One consequence of doing commentary for the World Poker Tour is that when opponents at my table fall into a strategy discussion, they often ask me my thoughts on the hand they were analyzing.
Personally, I’ve always felt that strategy discussion at the table should be kept to a minimum. Whenever possible, I like to answer inquiries with agreeable or vague cliches like, “Not much you can do there,” or, “That’s poker.” I feel it’s especially important to avoid strategy discussion about hands that just occurred at the table, but now and then I’ll truly engage when the hand in question wasn’t played at our table.
The hand I’ve often heard discussed recently was a major pot played at the World Series of Poker 2013 National Championship final table. And the cause of all the discussion is the play of Max Steinberg on the river.
Steinberg has made a name for himself in tournament poker over the last three years, with remarkably consistent success in the large-field events at the WSOP. I also got to watch him play some very good poker when I did the online commentary for the Legends of Poker event in 2012, where he finished second. There’s no question that Steinberg can play. But there are many questions about why he played a big pot so strangely at the National Championship final table.
Four-handed, Steinberg was neck and neck for the chip lead with Jonathan Hilton. Both players had around 1.4 million, while the two other players each had about 600,000. Brock Parker raised the 12,000-24,000 blinds to 50,000 with Kd Qs from the button, and Steinberg called from the small blind with Jh 10s. Hilton made the call with 5h 5d in the big blind and nailed the flop when it came 9c 6h 5s.
All three players checked, leading to the Kc on the turn. Steinberg fired with his gutshot straight draw for 90,000. Hilton just called with his set, and Parker also called with his top pair.
The river brought the 9h, missing the club flush draw that had developed on the turn. Steinberg checked, and everyone watching assumed he was giving up on the hand. Hilton finally came alive and fired out for 335,000, which got Parker to fold his two pair. When the action came back to Steinberg and he didn’t immediately fold, announcers Norman Chad and Lon McEachern wondered what was taking so long. When Steinberg announced a call, Chad went berserk: “What could he beat!?” he cried.
I agree that Steinberg’s call was a major mistake, but it’s not quite as absurd as it looks at first viewing.
For Hilton to have led big on this river, he either had a bluff or a big hand like 8-7, trips or a full house. Hilton wouldn’t be betting this river with hands like K-10 or K-J. Steinberg also believed Hilton knew that if Parker had a 9, he’d bet the flop, and that if Steinberg himself had a 9, he’d bet the river. So if Hilton did have something in the weak part of his range — mostly club flush draws that missed — it would actually have been a reasonable spot for a bluff.
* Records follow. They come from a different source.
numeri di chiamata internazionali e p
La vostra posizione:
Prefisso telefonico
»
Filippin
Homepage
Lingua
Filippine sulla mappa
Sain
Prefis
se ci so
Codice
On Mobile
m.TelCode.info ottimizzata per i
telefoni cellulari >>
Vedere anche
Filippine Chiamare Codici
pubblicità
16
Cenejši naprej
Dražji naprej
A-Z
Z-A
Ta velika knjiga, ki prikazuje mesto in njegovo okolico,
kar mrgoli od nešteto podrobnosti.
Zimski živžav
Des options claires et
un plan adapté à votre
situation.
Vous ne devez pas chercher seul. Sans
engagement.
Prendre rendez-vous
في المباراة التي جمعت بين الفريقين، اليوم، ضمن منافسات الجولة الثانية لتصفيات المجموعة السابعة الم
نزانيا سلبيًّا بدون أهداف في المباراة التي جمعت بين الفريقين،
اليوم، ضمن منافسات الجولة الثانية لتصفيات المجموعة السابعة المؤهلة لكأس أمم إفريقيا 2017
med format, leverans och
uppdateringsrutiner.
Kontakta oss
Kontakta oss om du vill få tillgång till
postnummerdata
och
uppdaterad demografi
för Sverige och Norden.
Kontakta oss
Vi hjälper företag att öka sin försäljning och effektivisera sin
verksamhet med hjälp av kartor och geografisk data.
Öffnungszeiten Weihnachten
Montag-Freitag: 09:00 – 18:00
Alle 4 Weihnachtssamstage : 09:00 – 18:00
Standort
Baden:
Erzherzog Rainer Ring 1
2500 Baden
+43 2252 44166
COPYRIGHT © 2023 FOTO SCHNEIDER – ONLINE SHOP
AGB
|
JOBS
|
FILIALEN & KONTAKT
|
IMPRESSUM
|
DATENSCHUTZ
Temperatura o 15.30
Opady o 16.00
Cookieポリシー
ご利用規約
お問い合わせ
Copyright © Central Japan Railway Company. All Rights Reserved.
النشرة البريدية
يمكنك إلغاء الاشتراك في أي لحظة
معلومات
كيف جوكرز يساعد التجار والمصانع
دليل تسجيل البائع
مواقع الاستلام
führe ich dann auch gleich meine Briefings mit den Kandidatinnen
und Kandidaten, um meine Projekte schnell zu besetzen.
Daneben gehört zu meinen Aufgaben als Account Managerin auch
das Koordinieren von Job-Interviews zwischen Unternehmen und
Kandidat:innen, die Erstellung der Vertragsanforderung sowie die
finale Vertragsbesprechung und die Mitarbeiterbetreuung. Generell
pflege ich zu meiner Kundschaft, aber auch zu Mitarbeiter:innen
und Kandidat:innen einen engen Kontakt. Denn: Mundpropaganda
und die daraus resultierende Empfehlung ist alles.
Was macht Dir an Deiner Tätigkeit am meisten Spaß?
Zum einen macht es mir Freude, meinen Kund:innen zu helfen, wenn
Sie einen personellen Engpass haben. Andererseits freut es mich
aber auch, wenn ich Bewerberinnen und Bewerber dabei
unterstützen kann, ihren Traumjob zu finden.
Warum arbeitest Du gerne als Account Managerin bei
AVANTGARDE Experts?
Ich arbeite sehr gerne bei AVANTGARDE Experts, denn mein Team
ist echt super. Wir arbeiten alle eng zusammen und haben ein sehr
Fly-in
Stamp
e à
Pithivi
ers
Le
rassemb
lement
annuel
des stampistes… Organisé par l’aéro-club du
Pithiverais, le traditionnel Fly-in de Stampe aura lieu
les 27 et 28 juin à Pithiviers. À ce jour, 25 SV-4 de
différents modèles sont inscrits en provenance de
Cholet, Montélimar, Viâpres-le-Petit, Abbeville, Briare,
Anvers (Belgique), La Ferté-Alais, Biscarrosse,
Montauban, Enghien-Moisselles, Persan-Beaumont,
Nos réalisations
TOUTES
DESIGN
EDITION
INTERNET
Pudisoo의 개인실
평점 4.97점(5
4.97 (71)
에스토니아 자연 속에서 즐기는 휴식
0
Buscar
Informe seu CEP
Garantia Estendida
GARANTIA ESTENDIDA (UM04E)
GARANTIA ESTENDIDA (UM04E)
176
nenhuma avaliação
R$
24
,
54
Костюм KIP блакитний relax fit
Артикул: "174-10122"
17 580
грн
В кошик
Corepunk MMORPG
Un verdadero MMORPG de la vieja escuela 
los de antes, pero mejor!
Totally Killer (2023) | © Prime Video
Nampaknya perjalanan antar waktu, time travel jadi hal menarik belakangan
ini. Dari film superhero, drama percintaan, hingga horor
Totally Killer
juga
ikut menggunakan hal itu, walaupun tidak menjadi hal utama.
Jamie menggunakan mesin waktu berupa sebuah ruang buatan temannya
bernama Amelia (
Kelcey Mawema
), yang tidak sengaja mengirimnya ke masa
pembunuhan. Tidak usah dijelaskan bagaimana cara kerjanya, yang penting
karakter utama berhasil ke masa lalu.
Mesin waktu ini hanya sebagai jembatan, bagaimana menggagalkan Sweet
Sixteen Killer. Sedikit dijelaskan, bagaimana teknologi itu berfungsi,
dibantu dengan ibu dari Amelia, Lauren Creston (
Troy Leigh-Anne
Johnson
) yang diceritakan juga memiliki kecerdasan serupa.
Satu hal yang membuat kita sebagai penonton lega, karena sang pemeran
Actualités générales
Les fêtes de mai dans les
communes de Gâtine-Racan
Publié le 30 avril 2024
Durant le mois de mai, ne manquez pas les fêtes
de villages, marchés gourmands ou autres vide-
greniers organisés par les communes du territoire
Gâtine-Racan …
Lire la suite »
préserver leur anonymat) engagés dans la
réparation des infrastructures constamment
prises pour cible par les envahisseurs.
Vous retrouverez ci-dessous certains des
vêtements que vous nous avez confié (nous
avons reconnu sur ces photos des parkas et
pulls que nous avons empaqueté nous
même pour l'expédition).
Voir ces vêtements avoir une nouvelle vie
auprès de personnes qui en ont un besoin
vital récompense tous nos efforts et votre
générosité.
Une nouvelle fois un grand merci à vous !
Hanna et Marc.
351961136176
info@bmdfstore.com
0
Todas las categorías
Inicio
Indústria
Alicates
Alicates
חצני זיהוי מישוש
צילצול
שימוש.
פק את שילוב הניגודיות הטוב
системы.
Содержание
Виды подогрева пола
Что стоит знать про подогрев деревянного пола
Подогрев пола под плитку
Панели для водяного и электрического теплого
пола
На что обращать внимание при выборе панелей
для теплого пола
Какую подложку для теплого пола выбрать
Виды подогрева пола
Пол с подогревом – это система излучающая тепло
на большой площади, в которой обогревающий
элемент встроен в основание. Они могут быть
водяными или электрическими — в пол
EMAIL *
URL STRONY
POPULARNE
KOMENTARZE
Then again, even with that logic, there was still one big problem for Steinberg: He could lose to some of Hilton’s bluffs, like busted queen-high flush draws. The hand was crazy enough with a jack-high call, but if there had been a queen-high value bet, too, I think Norman Chad would have had a seizure.
Tony Dunst is a poker pro and host of “Raw Deal” on World Poker Tour telecasts.